“We have the traditional path of people going into law and other professions when their first love was theatre and the arts” (Creative Industry Gets A Boost, Miss Sarah Chang).
I read with tremendous interest the report, “Creative Industry Gets A Boost” (August 13, 2010) by Miss Sarah Chang, particularly because of the underlying message that the traditional path of academic excellence should no longer remain as the singular route to success. Although the administration – through the Ministry of Education (MOE) – has made certain in-roads into the diversification of the education landscape in Singapore, the changing global demands have provided greater impetus for the MOE to move ahead more speedily and decisively from the status quo.
In the recent decades, we have observed the establishment of new institutions such as the Singapore Sports School (SSS), and the introduction of novel programmes and courses such as the Integrated Programme (IP) and the International Baccalaureate (IB). Pedagogies and approaches in an assortment of schools have been consistently modified to expose students to more diverse fields of interest, and to grant them ample time and space to explore and grow beyond existing realms. Nevertheless, the administration’s insistence on economic productivity and professional distinction in regular professions has constantly nudged young individuals to give up their passions in more obscure fields, and instead function as cogs in our fiscal machinery.

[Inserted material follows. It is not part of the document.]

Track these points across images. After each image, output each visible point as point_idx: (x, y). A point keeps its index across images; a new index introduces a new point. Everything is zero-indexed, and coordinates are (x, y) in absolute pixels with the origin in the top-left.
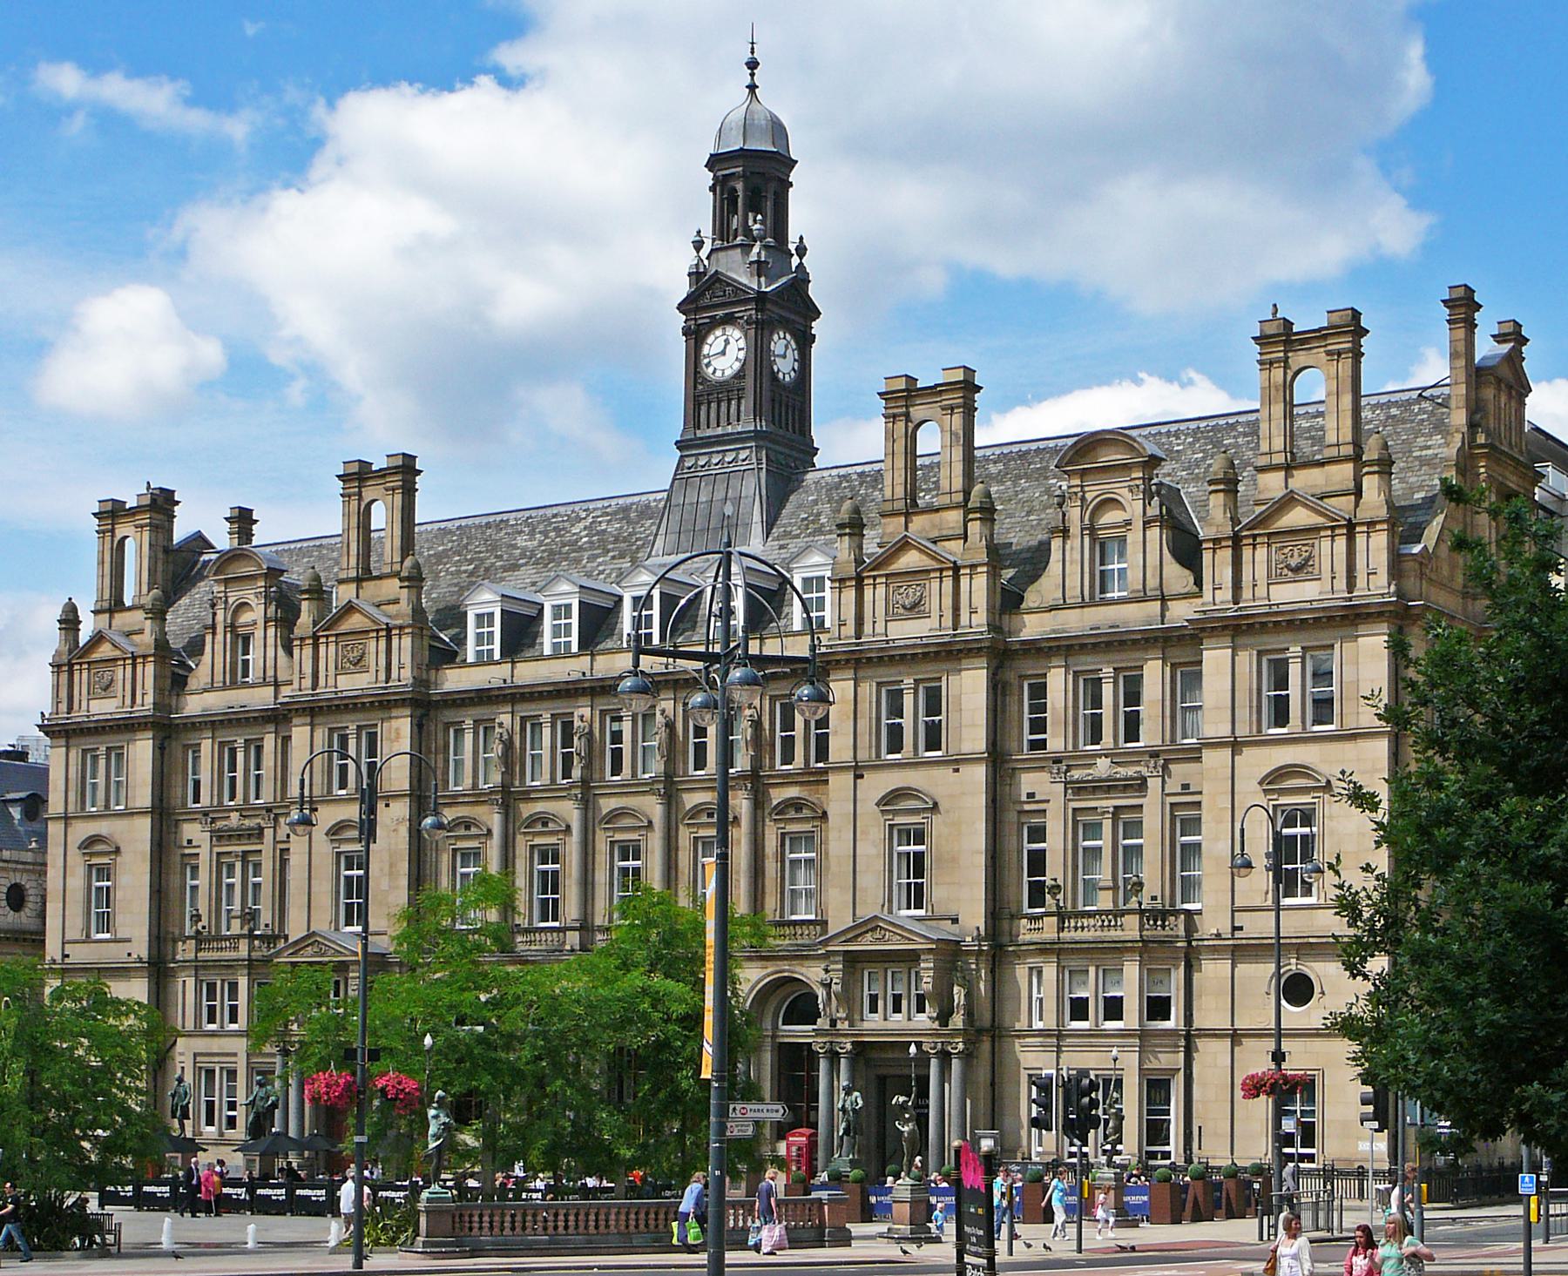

The first step to lure more young Singaporeans to pursue their passions would be to expose them to a greater variety of career options in the arts, in theatre et cetera; and simultaneously to increase the number of study awards and scholarships to encourage them to further their studies in specialised institutes. Following their graduation, the respective corporations and agencies in the private and public sector would be able to tap on significantly on their education and talents to further groom many more generations who have married their passions with their careers. Different pathways should be offered to allow individuals to make more informed decisions for their future.
Beyond the students themselves, parents and educators must also recognise that while the fields of engineering, medicine, business and law remain extremely important and relevant, they should allow their kids to mould their visions based on their interests and abilities. In this dynamic twenty-first century – like a young professional rising up the ranks in a multi-national corporation (MNC) – a musical artiste or a creative producer has every shot at fame and fortune, with dedication, heart and perseverance.
Ultimately, those who succeed in their lives are those who strive on conscientiously despite the setbacks and challenges they may face; regardless of their choice of education, profession and careers.
A version of this article was published in My Paper.